#### [Input for this task]
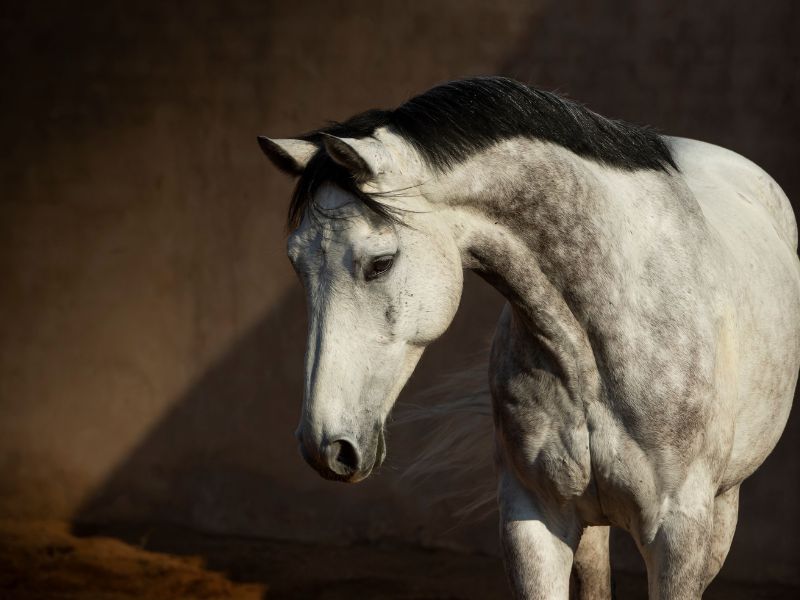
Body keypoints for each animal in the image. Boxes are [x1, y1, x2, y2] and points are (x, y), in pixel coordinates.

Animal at [258, 78, 800, 600]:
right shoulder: (534, 522)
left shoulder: (678, 535)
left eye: (380, 263)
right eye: (296, 262)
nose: (325, 446)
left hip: (722, 510)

#### [Your objective]
Pictures aside, restate the entries word for word.

#### [Finished task]
Body keypoints for each animal in the image. Boxes are [x1, y1, x2, y2] and points are (x, y), in pixel coordinates.

Animal at [258, 78, 800, 600]:
right shoulder: (534, 522)
left shoulder: (678, 535)
left eye: (380, 263)
right eye: (296, 262)
nose: (325, 446)
left hip: (722, 510)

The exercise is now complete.